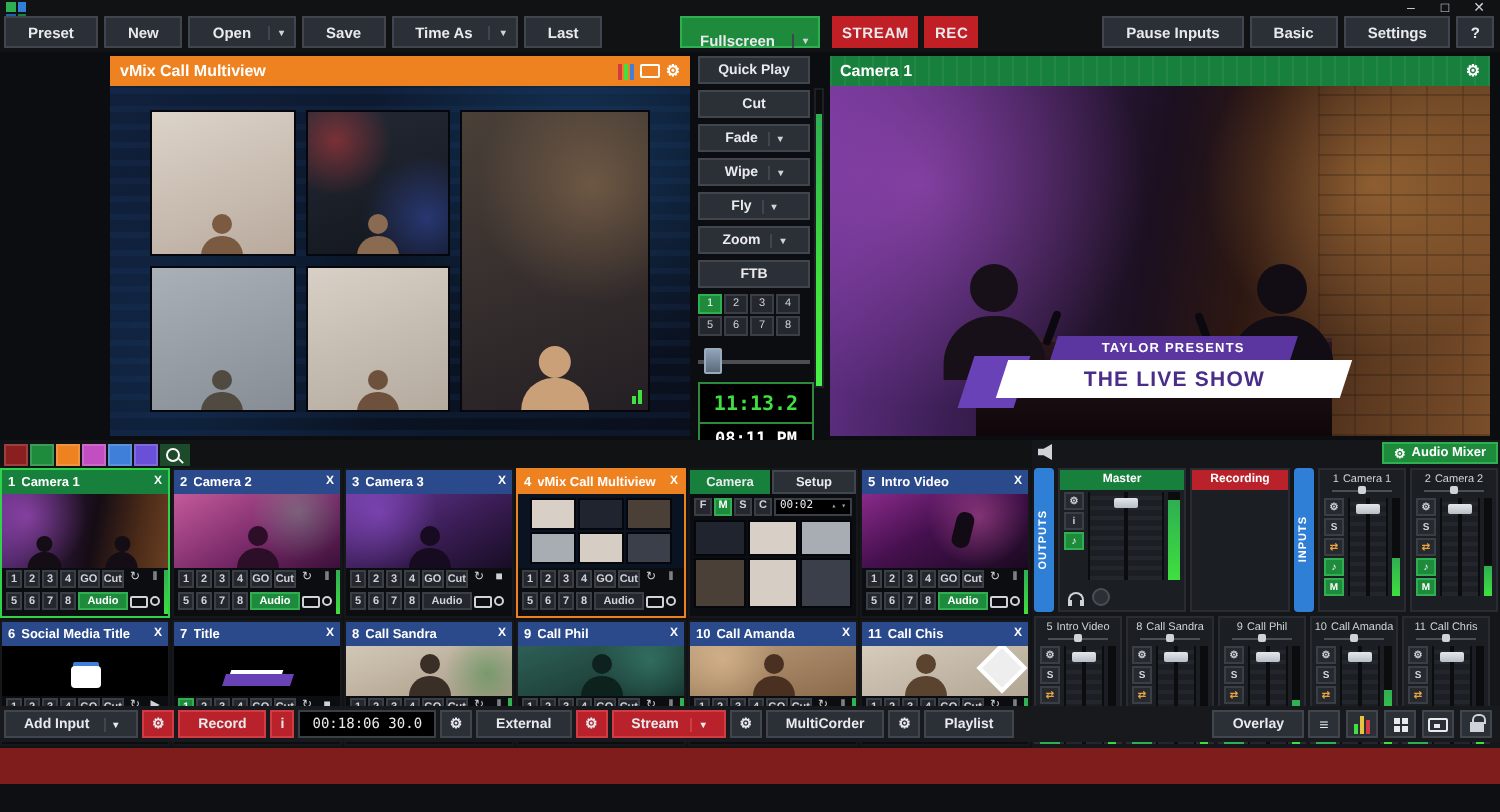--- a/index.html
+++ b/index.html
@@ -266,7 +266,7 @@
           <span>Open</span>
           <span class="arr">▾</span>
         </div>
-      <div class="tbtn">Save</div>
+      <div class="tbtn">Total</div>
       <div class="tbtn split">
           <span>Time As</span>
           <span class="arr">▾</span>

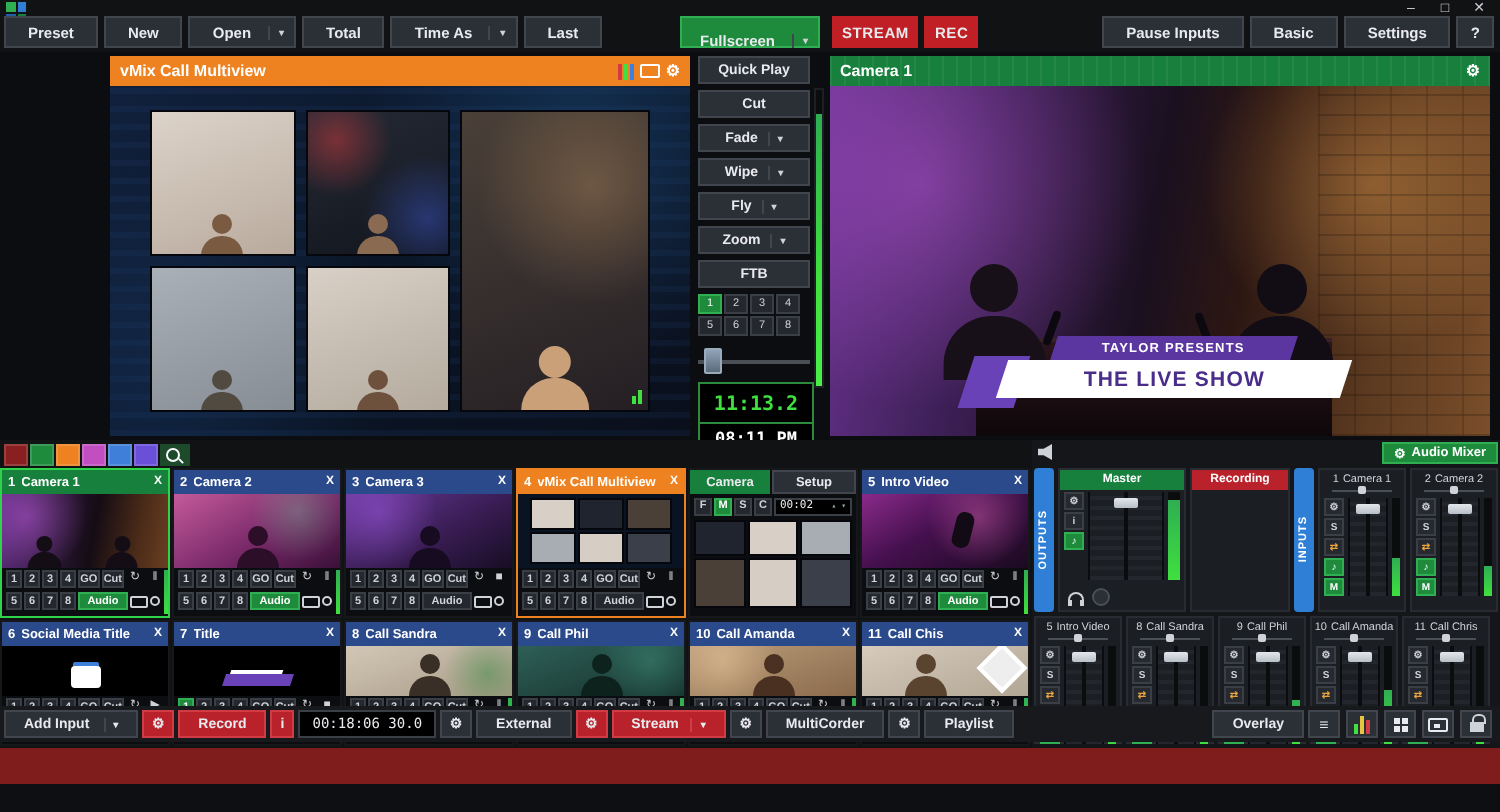--- a/index.html
+++ b/index.html
@@ -367,7 +367,6 @@
           <i></i>
         </div>
       <div class="clock">
-        <div class="t1x">11:13.2</div>
         <div class="t2x">08:11 PM</div>
       </div>
     </div>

+ + + + + + +

**Instruction**
Find the word "tbtn" in the listing and copy each line that contains it.

**Completed exercise**
-      <div class="tbtn">Save</div>
+      <div class="tbtn">Total</div>
       <div class="tbtn split">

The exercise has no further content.